A Standford psychologist, Philip Zimbardo, performed social science experiments back in 1969 that provides some key insights into the human condition and how people respond to their environment. Zimbardo performed experiments involving what is now referred to as the broken windows theory.
Zimbardo took two similar cars and parked one in the Bronx, NY and one in Palo Alto, CA. The car in the Bronx did not have a license plate and the hood was propped open. In less than ten minutes people began to remove parts from the car and in less than 24 hours all valuable parts had been removed and the car was stripped and virtually destroyed. Conversely in Palo Alto no one touched the car and it was left alone for about a week. Zimbardo then made one change to the Palo Alto car, he smashed part of the car with a sledge hammer and all of a sudden the same thing began to happen to the Palo Alto car as had happened in the Bronx, it was stripped of all its valuable parts in less than 24 hours.
Little things matter!
When people perceive that something is not being cared for, they begin to take liberties and do things that would not normally do in certain circumstances or in a certain environment.

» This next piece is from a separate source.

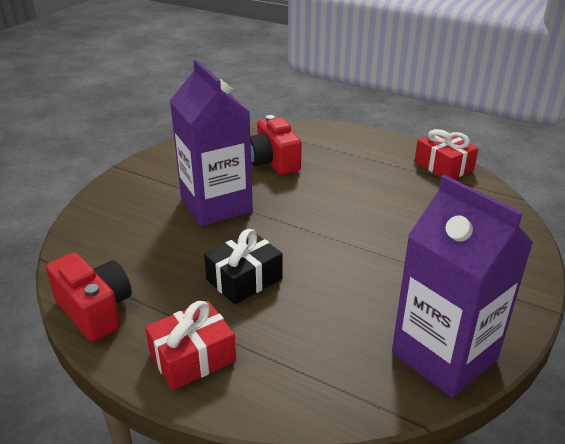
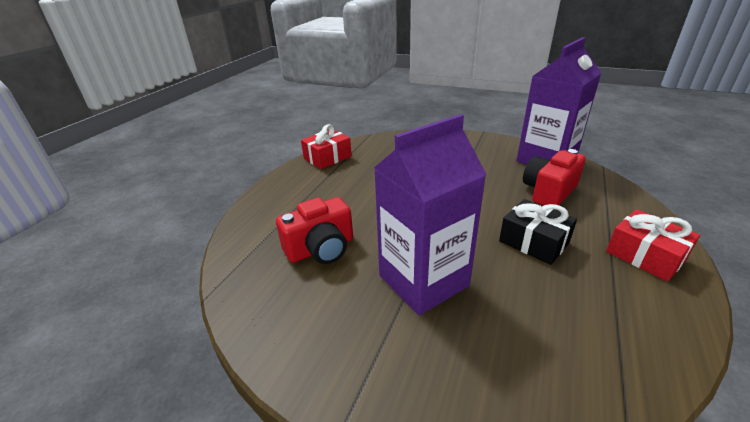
camera: 95 degrees left, 0 degrees up
red camera [46,253,132,342] -> red camera moved to [523,149,586,206]

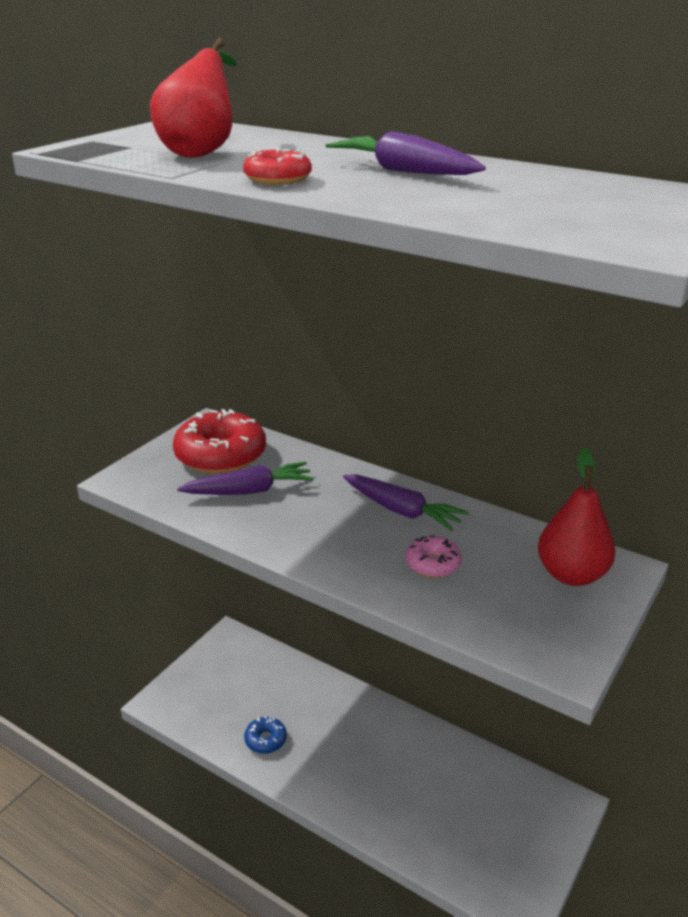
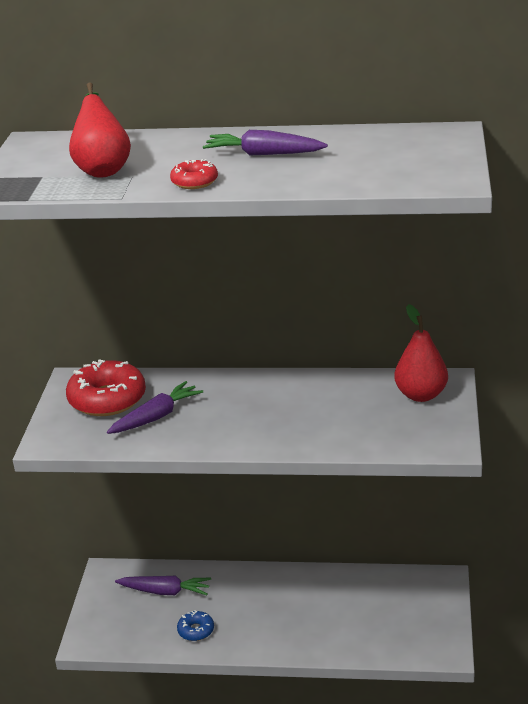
camera: 25 degrees left, 0 degrees up
purple carrot [343,474,469,531] -> purple carrot moved to [115,576,211,595]
pink donut [406,535,462,578] -> none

Rudy Giuliani famously applied the broken windows theory to the tactics of the NYPD to clean up the streets of New York City. He flipped the script and instead of just focusing police efforts on major crimes, such as rape, murder, assault etc. he focused on cleaning up the streets literally. Giulani cleaned up the graffiti and trash, focused efforts on removing the drunk, disorderly, pan handlers and prostitutes from the streets. He literally cleaned up the streets and what happened? Overall crime incidents began to drop, people took pride in their city and he literally created an environment that rivaled crime rates in much smaller cities and turned around the urban decay in NYC.

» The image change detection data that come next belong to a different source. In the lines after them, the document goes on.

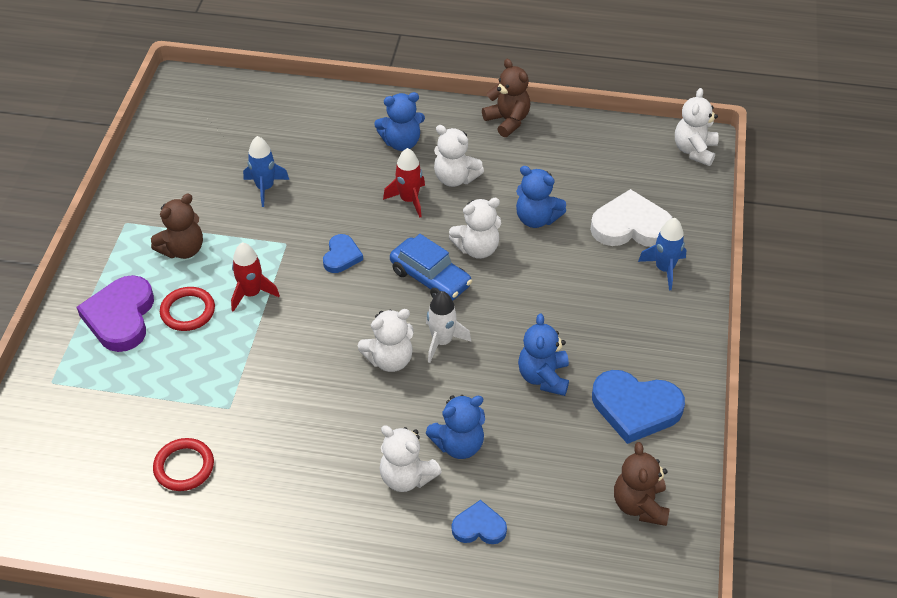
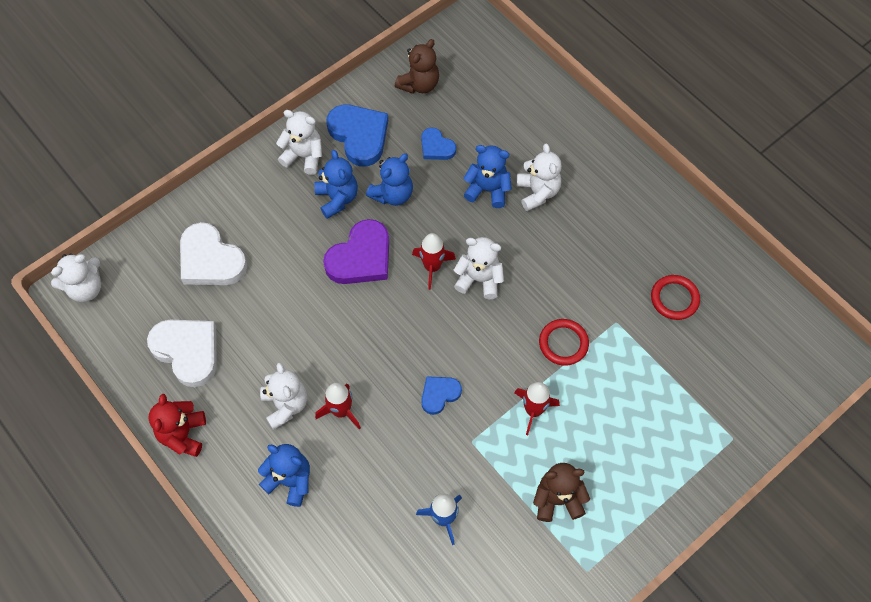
camera: 140 degrees left, 15 degrees up
purple heart [77,275,154,352] -> purple heart moved to [323,219,389,284]
red ring [160,287,215,331] -> red ring moved to [539,319,589,366]
blue car [390,234,472,301] -> none
white rocket [426,291,471,363] -> red rocket [412,233,456,290]
white teddy bear [449,198,501,259] -> white teddy bear moved to [276,110,322,175]
blue heart [452,500,507,544] -> blue heart moved to [421,127,456,160]
brown teddy bear [482,59,530,137] -> red teddy bear [149,394,206,457]
blue teddy bear [516,166,566,228] -> blue teddy bear moved to [314,150,358,219]
blue rocket [638,218,687,290] -> none
none -> white heart [147,320,217,387]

So, you’re thinking, this is a great discussion regarding how to combat urban decay or improving police tactics, what does it have to do with business?
As a leader in your organization or as a business owner does the state of your organization reflect that all things matter? What is the cleanliness of your operation? Are things broken and take a long time to fix? Do you and your employees pick up the trash as they are walking the operation?
If as a leader you’re not taking care of the little things, can you expect any more from your staff?
Take the time to show that your operation is important and invest in the cleanliness and functionality of all parts of the business. You’ll find your acts will be contagious and will drive a higher level of pride and ownership within your organization.